Looking at the records below, please say how many lines contain the word "which", as a bare number.
--- EXERCISE INPUT ---
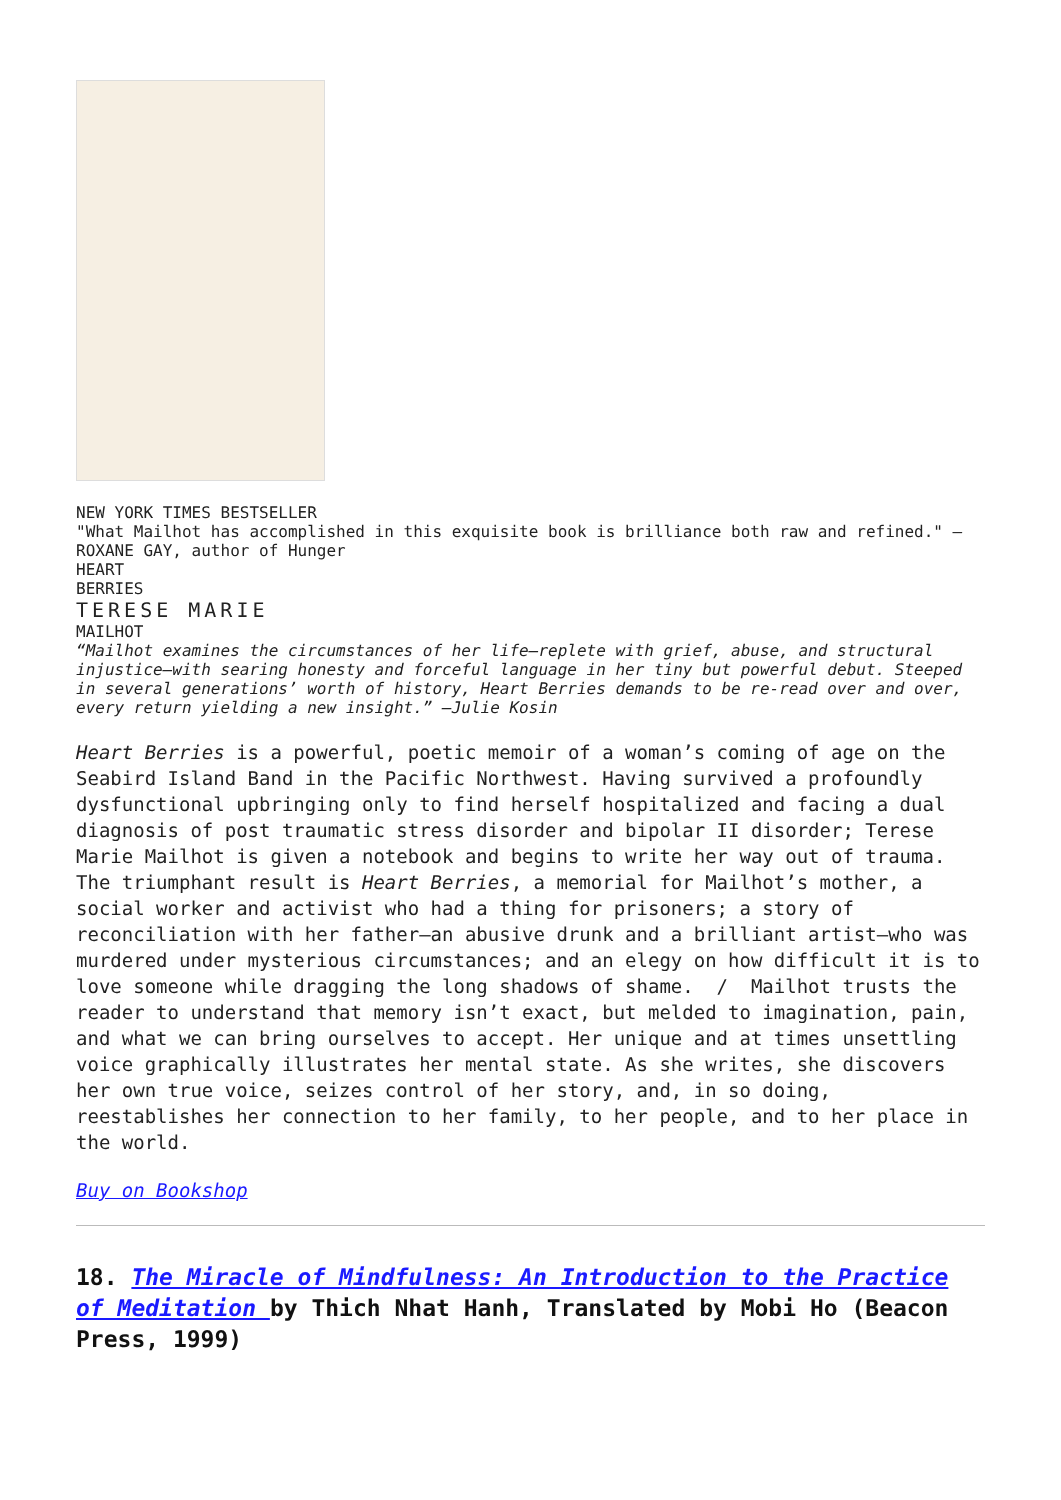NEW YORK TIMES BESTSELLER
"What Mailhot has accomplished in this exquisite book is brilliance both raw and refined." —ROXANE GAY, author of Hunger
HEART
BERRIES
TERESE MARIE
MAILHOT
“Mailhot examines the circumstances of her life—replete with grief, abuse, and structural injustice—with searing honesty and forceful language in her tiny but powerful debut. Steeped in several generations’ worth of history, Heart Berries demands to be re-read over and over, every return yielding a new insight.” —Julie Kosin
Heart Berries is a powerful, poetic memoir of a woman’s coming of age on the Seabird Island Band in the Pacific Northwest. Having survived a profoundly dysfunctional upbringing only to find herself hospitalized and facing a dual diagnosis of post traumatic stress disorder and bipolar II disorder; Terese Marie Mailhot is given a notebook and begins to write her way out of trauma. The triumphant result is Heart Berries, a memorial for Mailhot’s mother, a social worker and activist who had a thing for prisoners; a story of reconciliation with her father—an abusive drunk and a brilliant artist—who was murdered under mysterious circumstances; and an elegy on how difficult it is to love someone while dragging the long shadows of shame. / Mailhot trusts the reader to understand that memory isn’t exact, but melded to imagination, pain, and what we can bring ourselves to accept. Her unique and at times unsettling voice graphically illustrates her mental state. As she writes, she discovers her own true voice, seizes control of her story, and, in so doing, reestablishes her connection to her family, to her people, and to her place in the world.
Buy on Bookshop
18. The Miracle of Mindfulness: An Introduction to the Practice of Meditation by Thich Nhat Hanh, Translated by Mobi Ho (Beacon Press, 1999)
---
--- EXERCISE INPUT ---
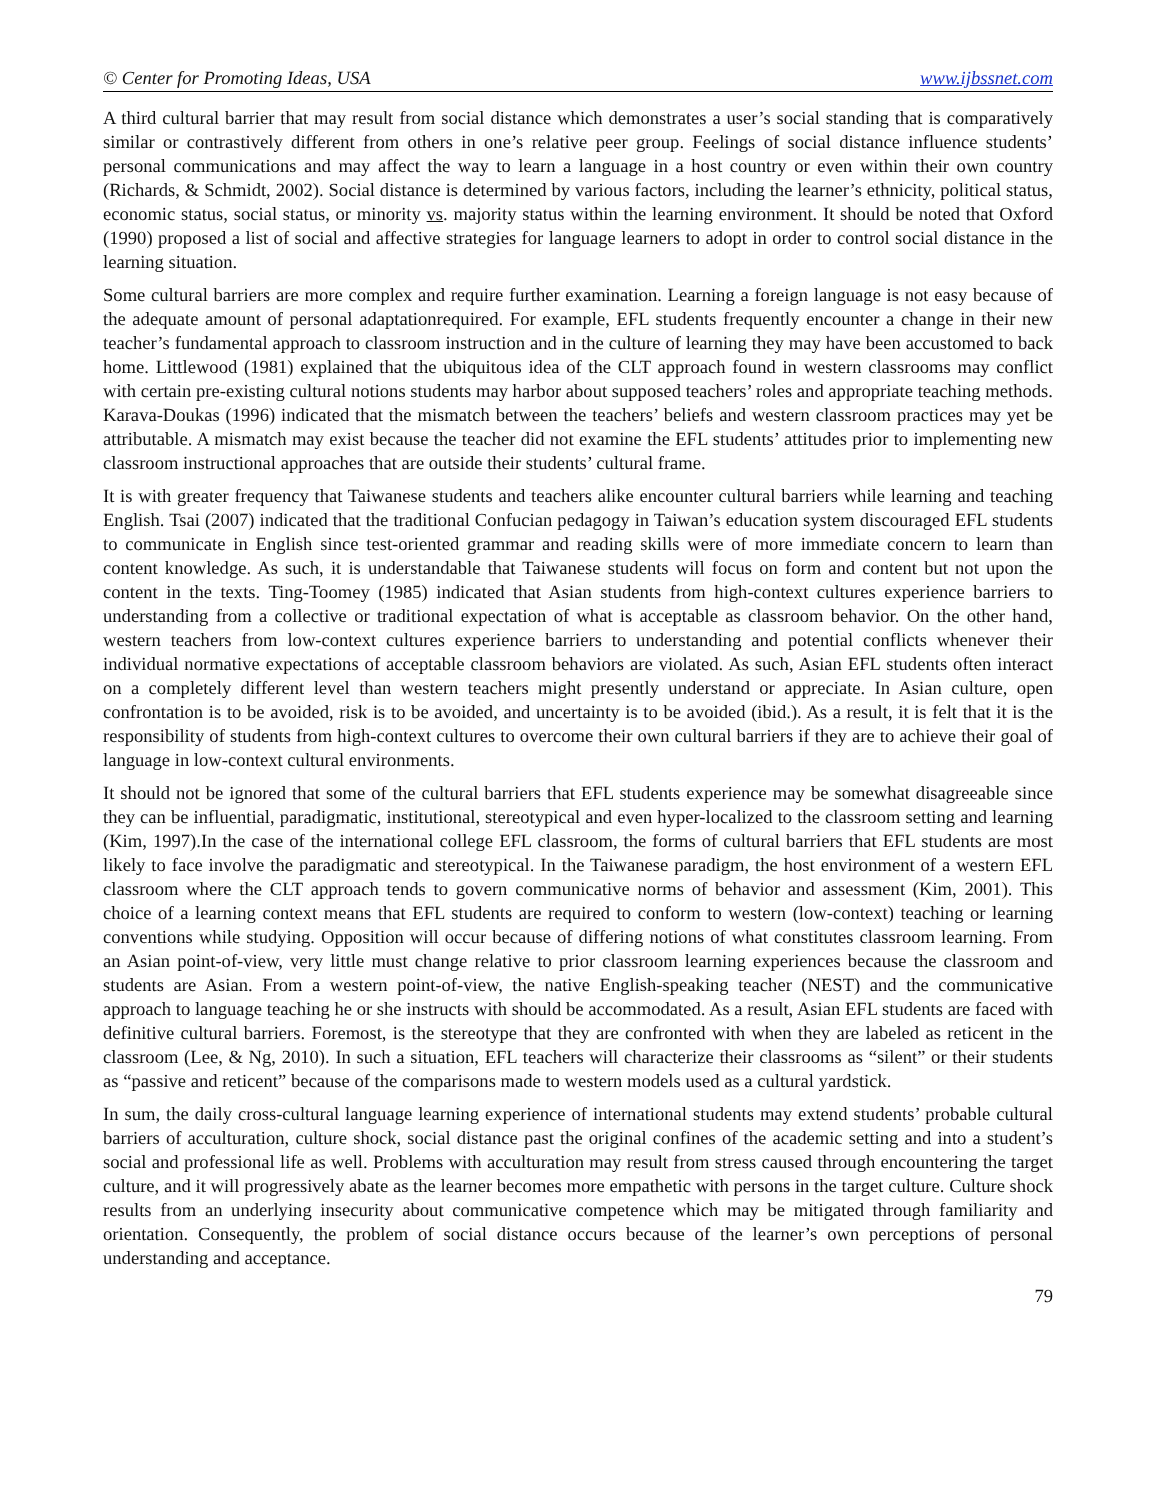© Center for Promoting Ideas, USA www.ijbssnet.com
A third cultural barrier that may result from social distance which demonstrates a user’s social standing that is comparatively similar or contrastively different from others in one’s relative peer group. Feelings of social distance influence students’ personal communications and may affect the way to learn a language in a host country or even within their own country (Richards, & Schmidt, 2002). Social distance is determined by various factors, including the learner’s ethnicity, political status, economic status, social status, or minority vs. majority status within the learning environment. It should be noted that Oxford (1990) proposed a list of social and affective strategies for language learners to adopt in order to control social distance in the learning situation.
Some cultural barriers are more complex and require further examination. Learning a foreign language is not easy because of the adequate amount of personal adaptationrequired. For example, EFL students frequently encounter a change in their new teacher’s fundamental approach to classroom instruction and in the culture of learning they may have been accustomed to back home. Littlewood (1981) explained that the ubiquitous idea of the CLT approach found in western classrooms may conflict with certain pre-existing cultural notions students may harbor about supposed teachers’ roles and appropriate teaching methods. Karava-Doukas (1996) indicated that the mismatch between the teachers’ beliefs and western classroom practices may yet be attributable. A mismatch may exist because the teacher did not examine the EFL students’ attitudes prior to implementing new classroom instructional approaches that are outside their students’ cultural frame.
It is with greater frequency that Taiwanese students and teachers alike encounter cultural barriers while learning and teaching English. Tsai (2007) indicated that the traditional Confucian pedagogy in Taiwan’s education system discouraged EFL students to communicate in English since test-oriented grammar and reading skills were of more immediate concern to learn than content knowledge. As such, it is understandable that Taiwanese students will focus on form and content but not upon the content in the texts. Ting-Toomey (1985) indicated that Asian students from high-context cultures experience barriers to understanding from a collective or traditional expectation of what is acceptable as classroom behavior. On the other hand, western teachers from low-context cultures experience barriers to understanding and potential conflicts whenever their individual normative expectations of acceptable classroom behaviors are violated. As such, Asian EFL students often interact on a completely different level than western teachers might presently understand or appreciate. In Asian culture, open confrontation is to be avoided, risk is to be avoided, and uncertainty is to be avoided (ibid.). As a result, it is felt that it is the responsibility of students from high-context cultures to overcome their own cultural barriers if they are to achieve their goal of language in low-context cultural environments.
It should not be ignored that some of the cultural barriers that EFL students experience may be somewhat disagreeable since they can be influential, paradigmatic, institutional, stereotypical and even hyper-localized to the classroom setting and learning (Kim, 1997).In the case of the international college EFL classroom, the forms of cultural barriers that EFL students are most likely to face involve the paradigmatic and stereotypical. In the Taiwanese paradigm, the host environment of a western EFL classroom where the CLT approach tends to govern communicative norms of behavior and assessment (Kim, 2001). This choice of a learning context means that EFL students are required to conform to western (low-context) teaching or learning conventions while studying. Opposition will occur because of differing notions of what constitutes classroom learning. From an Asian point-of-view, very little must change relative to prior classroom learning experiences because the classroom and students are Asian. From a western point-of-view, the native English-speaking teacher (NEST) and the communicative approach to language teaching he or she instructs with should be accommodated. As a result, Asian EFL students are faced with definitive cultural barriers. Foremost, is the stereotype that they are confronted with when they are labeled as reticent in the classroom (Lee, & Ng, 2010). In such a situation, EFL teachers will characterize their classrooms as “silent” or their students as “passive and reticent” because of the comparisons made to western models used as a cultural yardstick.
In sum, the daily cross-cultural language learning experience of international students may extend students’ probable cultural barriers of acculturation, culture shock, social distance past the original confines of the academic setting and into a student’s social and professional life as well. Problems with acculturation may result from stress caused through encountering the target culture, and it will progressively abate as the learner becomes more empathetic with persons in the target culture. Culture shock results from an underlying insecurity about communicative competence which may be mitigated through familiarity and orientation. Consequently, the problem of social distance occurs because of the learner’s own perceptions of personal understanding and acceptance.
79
---
_RESPONSE TO THIS EXERCISE_
2